The ecosystem domain asks healthcare organizations to consider the vendors and other businesses with which it has contracts, Gebreyes said. Organizations need to assess whether they are giving their dollars to like-minded businesses, and when possible use those contracts as leverage to push forward organizational health equity values.

“For any vendors that you're paying, how do you make sure that their policies and the way they practice actually is aligned with your value system as well?” Gebreyes posited. “And so there's a way to amplify your voice, both in contracts as well as in what you put out there, so you can activate those around you.”

Building a business case for health equity

None of this is to say that health equity work is easy, Gebreyes noted. Organizations need to invest heavily to make this all happen, and as a business it is easy to be wary of the high price tag.

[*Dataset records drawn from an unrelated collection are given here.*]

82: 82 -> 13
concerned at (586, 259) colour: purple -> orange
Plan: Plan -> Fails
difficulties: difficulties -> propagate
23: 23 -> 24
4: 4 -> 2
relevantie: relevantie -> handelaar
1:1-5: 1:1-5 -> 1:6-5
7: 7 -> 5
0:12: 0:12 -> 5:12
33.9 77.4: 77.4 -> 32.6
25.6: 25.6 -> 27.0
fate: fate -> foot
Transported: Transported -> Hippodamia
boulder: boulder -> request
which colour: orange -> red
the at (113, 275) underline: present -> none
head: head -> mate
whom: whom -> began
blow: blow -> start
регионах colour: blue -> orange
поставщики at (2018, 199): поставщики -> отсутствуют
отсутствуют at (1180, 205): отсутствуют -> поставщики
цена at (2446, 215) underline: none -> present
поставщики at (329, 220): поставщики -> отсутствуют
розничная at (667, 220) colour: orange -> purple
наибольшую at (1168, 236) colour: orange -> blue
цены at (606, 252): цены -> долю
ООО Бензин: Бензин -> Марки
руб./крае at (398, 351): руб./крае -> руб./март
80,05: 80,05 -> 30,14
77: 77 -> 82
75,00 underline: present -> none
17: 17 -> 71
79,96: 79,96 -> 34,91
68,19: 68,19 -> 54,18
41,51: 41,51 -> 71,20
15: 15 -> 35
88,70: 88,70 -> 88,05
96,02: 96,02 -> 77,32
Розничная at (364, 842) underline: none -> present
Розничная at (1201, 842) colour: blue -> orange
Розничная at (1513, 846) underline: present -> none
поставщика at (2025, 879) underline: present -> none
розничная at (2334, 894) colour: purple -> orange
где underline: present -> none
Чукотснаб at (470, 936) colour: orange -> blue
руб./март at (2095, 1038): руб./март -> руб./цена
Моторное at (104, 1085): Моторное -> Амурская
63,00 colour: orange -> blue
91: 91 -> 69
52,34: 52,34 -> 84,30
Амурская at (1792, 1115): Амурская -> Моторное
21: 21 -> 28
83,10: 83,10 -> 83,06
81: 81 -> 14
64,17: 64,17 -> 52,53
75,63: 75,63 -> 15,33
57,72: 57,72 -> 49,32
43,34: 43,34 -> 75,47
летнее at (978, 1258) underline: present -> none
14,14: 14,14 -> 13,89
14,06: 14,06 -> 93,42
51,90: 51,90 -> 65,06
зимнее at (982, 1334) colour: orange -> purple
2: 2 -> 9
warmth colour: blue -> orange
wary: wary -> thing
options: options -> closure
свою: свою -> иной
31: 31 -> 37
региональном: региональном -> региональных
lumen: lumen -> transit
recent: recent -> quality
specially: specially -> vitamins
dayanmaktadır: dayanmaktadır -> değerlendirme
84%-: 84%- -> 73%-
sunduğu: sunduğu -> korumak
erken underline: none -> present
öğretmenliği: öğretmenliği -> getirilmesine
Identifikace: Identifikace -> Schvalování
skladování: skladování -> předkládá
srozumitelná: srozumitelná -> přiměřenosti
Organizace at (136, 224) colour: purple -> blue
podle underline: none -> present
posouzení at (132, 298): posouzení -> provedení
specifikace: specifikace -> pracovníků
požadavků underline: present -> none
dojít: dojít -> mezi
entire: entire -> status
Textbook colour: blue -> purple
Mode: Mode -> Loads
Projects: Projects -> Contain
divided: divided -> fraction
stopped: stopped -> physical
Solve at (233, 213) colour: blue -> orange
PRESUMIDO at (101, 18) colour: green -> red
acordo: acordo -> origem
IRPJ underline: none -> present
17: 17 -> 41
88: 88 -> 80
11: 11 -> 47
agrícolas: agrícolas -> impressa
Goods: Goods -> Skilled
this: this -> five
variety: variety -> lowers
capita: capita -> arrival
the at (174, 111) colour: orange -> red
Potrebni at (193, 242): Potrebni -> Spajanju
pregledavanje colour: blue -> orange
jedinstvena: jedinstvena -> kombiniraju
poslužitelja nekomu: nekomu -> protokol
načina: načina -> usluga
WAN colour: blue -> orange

“But there is a business case around advancing health equity,” Gebreyes asserted. “We can't make that false choice or continue that narrative that says you have to do good, or you have to do well. There's room for both.”

Continue with the infant mortality example, something Gebreyes said is easy to galvanize around. ICU hospitalization for infants is extremely costly and more prevalent in communities of color for a myriad of reasons.

But implementing upstream interventions—access to prenatal care, access to secure housing, access to nutrient-rich food—are extremely low-cost and effective preventive measures.

Both payer and provider organizations need to do the cost analysis to understand how these benefits could in fact save their organizations money, Gebreyes noted.

“And then the human impact speaks on its own,” she concluded. “Doing the right thing results in less medical costs, less loss of productivity in the economy, and just the human impact is immeasurable.”